Он словно ослеп, оглох, лишился всех чувств, кроме одного, которое вело бешеную работу внутри его пылающей головы. Он не слышал, как мимо окна прогромыхали тяжелые шаги; он не слышал, как они протрещали шаткими ступенями крыльца, приблизились к его дверям, как открылась дверь и в комнату вошли люди. Но внезапно зрение возвратилось к Григорию, и он впился глазами в то, что держали перед его лицом. До него дошел низкий голос:

— Это ваша фуражка?

Шапка, конечно — это его шапка. Но почему на шапке кровь? Волосы на затылке Григория медленно приподнялись. Глаза широко раскрылись. Он видит, он видит все. Эти капли крови… Провал мгновенно заполнился. Он видит — на постели она… Нинка… мертвая, с ножом под грудью.

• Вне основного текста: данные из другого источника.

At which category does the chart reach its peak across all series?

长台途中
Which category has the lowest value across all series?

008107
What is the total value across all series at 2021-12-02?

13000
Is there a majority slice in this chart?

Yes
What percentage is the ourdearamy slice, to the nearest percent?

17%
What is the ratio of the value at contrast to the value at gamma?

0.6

Григорий вскочил и с воплем бросился на милиционера.

ЧАСТЬ ВТОРАЯ

I

Большая горка дней накопилась за плечами. Дни — вихри, дни — омуты, дни — жернова. Один катится золотой дыней в белесом мареве будней, и сладкий сок каплет с губ счастливчика, закусившего его жадными зубами, а соседний застревает в глотке горьким жгучим инбирем. А там один срывается с бесконечной рабочей цепи и летит к небесам этаким чортовым огненным фейерверком.

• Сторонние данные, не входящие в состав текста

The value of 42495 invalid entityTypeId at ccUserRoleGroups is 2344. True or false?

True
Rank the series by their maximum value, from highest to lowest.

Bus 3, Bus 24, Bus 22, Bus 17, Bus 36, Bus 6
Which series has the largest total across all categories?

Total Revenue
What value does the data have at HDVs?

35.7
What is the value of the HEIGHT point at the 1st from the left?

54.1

Всяко бывало у Джеги. Прежде как-то не замечал разницы в днях. Были все, как братья, похожи друг на друга лицом и повадкой. Все как один — тугие, рабочие заботливые дни. Теперь каждый день на свой манер. Юлочкины радости, юлочкины горести, юлочкина страсть красили каждый из них в другую краску, каждый делали особым.

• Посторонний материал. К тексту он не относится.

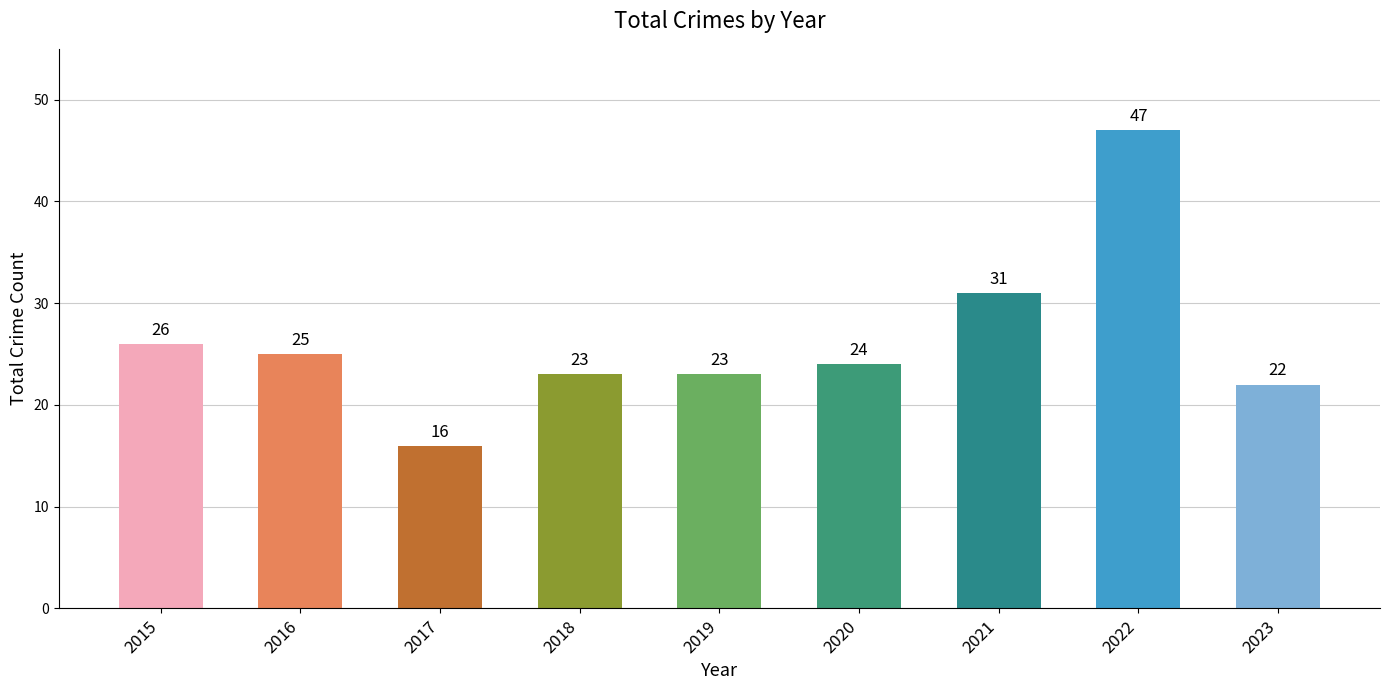

Reading left to right, what are all the values shown in this chart?

26	25	16	23	23	24	31	47	22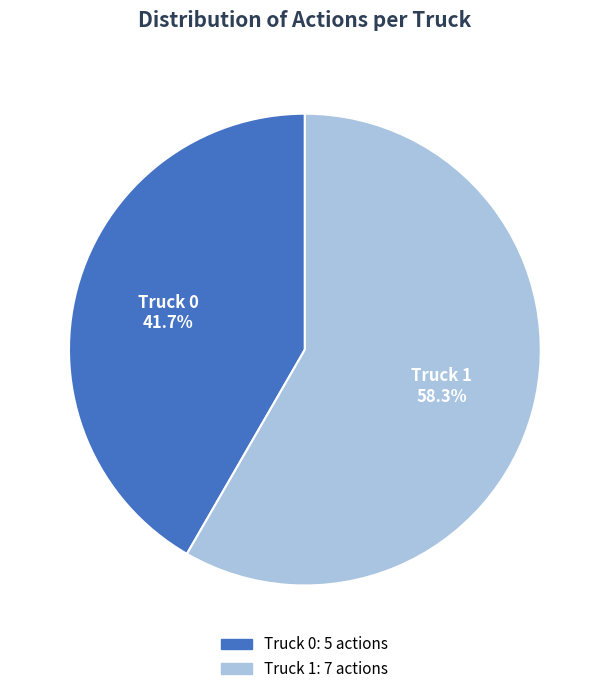

Which category has the smallest portion of the pie?

Truck 0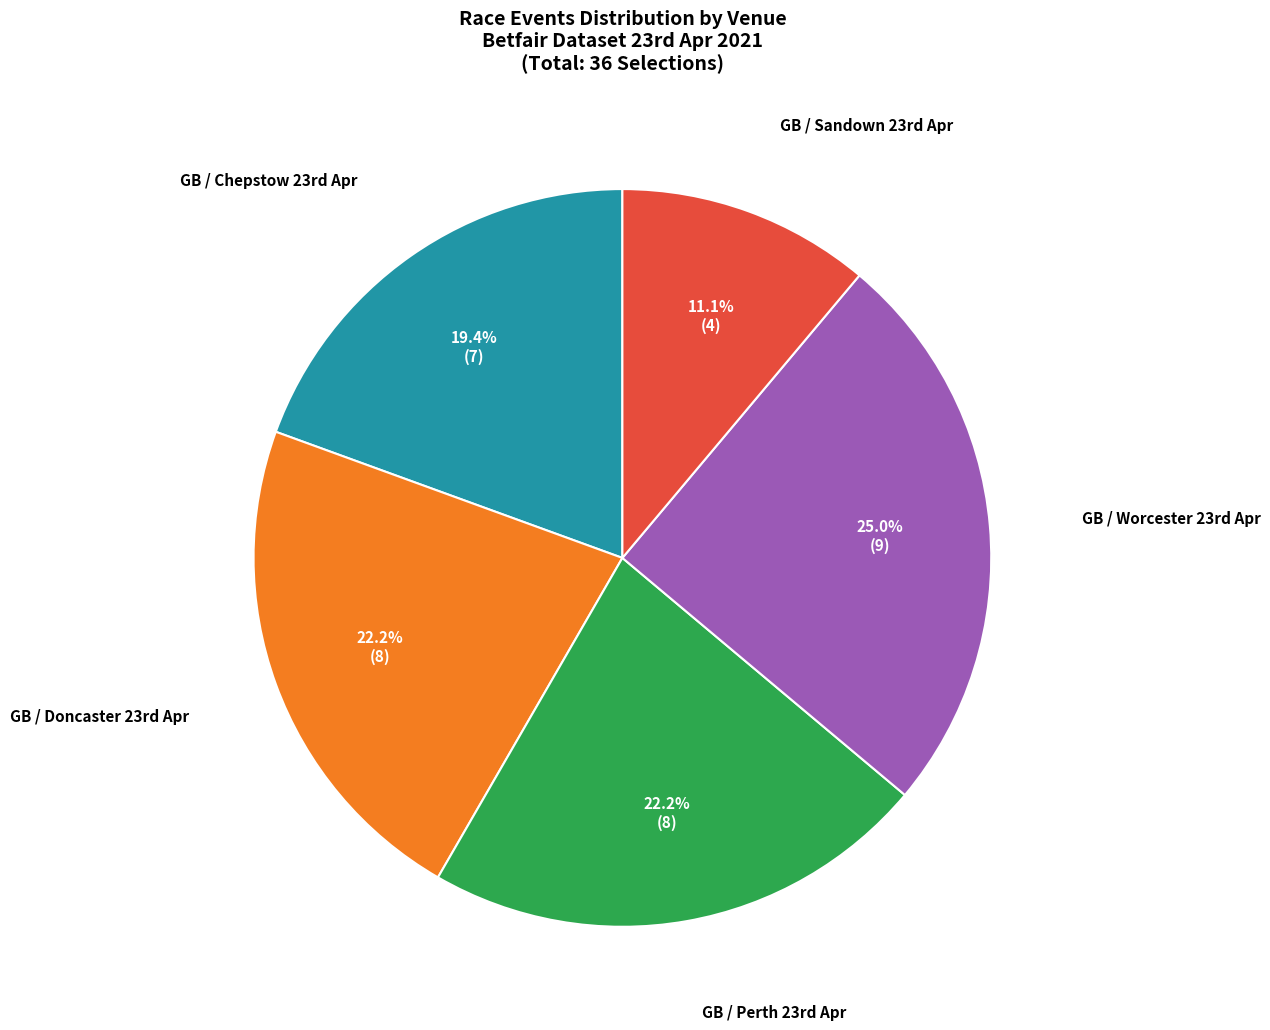

To the nearest percent, what is the average slice percentage?

20%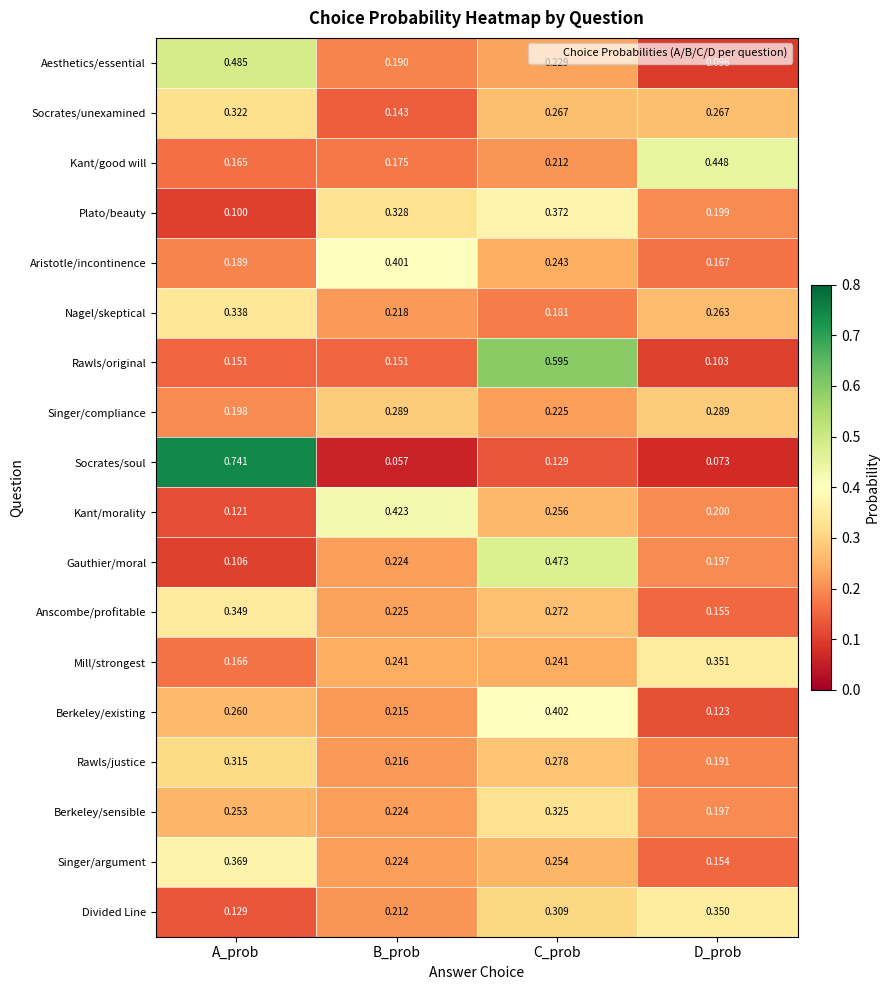

List the series in order of their peak value, highest first.

Socrates/soul, Rawls/original, Aesthetics/essential, Gauthier/moral, Kant/good will, Kant/morality, Berkeley/existing, Aristotle/incontinence, Plato/beauty, Singer/argument, Mill/strongest, Divided Line, Anscombe/profitable, Nagel/skeptical, Berkeley/sensible, Socrates/unexamined, Rawls/justice, Singer/compliance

Были меж ними битвы шуточные и нешуточные. Затевала бой Юлочка. Утром, одеваясь, хмурила Юлочка тонкие брови:

— Негде повернуться. Хоть на крыльцо беги одеваться. Некуда тарелки поставить. Когда уж кончится эта несчастная теснота!?

А позже, когда Джега шелестел бумагами за обеденным столом, Юлочка жаловалась снова:

— Приткнуться некуда почитать. Хоть бы диванчик какой-нибудь был. — Потом безнадежно махала руками:

— Впрочем, если б и был — все равно поставить некуда.

Джега отбояривался как мог:

— Чудачка! Где же тесно? Две-то комнаты на двоих тесно?

Руки Юлочки беспокойно метались перед джегиным носом.

— Ух ты… комнаты! Да разве это комнаты!? Это же клетушки. Птичьи клетки. Тюремные камеры. Три шага вдоль, три поперек.

Джега взмывался:

— Это уж свинство. Рабочие в таких комнатах по пять человек в каждой живут.

— Живут… у каждого свои потребности. Совсем необязательно всем равняться по самому скудному уровню. У них одна работа, у тебя другая. Они, придя домой, могут ничего не делать, а ты вот, видишь, должен еще сидеть работать. Тебе нужна такая обстановка, чтобы ты мог эту работу нести.

— Обстановка! Да ведь я и без того буржуем сижу. Тихо. Свободно. Какой же еще обстановки надо?

— Оставь пожалуйста! Какая там обстановка! Тебе даже негде бумаги свои разложить. У тебя стола письменного нет.